Text segment:

========

The primary aim of the mathematics curriculum is to develop pupils' ability to solve mathematical problems. This ability depends on five inter-related components - Concepts, Skills, Processes, Attitudes and Metacognition.

  1. Concepts - the basic mathematical knowledge needed for solving mathematical problems:
    • Numerical concepts
    • Geometrical concepts
    • Algebraic concepts
    • Statistical concepts
  2. Skills - the topic-related manipulative skills that pupils are expected to perform when solving problems:
    • estimation and approximation
    • mental calculation
    • communication
    • use of mathematical tools
    • arithmetic manipulation
    • algebraic manipulation
    • handling data
  3. Processes - the thinking and heuristics involved in mathematical problem solving. Some thinking skills and heuristics which are applicable to problem solving at the primary level are:
     Thinking Skills:
    • Classifying
    • Comparing
    • Sequencing
    • Analysing Parts & Whole
    • Identifying Patterns & Relationships
    • Induction
    • Deduction
    • Spatial Visualisation
     Heuristics for problem solving:
    • Acting it out
    • Using a diagram/model
    • Making a systematic list
    • Looking for pattern(s)

========

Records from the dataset

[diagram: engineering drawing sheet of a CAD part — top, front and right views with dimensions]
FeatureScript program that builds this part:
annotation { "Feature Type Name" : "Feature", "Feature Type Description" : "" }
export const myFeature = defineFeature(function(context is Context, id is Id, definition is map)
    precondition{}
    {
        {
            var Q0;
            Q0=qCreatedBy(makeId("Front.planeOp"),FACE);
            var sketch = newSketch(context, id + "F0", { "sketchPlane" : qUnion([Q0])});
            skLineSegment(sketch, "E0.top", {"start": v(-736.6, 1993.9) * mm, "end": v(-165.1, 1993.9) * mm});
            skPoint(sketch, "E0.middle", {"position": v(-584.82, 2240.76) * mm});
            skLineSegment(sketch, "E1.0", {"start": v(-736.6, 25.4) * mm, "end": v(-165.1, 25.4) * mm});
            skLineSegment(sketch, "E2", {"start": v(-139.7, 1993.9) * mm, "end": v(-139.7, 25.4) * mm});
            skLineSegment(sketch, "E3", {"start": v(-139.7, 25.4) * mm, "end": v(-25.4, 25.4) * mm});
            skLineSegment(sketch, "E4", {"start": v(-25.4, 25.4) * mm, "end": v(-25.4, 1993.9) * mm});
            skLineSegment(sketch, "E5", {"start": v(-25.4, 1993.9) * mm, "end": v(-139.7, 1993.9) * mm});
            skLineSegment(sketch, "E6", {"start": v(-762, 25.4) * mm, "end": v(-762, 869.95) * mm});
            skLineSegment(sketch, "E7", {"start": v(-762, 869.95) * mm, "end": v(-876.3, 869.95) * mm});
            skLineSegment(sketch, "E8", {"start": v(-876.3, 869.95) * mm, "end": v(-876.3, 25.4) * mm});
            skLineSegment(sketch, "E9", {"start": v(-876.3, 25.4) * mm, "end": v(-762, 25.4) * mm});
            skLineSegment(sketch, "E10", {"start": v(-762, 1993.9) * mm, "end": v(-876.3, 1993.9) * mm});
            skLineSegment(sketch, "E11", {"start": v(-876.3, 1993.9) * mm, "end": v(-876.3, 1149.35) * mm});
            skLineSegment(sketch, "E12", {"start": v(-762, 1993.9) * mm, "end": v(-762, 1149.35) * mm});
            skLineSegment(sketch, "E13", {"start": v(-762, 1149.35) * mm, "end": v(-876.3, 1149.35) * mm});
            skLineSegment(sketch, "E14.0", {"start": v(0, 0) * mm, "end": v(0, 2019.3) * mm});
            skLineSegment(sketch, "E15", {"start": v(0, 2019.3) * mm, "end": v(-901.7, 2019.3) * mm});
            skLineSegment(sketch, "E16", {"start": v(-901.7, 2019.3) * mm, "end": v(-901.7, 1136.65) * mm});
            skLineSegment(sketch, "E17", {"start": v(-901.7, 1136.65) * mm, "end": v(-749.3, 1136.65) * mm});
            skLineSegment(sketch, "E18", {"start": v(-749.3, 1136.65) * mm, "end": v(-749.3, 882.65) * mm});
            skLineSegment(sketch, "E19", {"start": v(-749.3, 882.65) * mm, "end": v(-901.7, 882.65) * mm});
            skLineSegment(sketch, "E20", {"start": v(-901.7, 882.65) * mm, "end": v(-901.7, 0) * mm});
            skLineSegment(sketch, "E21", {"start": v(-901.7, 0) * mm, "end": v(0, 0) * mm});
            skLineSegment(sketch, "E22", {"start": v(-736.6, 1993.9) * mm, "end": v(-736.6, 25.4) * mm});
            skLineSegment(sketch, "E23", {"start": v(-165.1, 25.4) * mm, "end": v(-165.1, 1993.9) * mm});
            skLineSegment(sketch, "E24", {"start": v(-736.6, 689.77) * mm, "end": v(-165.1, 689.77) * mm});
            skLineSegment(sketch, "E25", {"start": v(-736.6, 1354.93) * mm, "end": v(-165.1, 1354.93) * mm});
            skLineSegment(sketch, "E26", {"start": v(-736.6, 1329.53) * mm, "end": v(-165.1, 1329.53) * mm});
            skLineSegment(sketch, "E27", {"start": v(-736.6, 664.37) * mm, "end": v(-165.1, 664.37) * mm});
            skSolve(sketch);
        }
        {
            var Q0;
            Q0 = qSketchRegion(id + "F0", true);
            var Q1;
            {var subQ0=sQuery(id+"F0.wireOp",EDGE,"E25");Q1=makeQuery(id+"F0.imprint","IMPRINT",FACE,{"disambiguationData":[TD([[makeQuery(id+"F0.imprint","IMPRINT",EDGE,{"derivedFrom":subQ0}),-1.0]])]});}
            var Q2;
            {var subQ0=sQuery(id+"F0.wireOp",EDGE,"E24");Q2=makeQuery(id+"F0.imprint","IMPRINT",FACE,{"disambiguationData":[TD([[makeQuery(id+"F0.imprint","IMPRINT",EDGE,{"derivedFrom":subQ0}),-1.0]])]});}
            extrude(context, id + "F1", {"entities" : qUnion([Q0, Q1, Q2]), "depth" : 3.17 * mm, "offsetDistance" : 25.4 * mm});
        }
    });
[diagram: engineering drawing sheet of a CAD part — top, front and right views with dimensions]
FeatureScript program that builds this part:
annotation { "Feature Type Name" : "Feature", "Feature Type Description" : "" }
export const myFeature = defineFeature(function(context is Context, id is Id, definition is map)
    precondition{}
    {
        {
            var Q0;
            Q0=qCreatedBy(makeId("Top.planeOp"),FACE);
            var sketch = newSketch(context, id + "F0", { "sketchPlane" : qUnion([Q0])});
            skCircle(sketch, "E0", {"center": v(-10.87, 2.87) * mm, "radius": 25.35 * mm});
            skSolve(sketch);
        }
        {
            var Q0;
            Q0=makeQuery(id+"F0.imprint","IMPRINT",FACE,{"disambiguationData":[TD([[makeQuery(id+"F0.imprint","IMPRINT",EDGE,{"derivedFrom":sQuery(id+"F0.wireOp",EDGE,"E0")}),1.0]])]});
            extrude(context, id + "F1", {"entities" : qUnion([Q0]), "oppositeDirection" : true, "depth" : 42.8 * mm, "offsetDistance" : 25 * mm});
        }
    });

========

Task list:
1. In the mathematics curriculum text, how many inter-related components does pupils' ability to solve mathematical problems depend on?
2. Reproduce part of the mathematics curriculum text word for word, starting at "The primary aim" and stopping after "Attitudes and Metacognition.".
Work only from the mathematics curriculum text, not from the records.

Results of the tasks:
1. Five: Concepts, Skills, Processes, Attitudes and Metacognition.

2.
The primary aim of the mathematics curriculum is to develop pupils' ability to solve mathematical problems. This ability depends on five inter-related components - Concepts, Skills, Processes, Attitudes and Metacognition.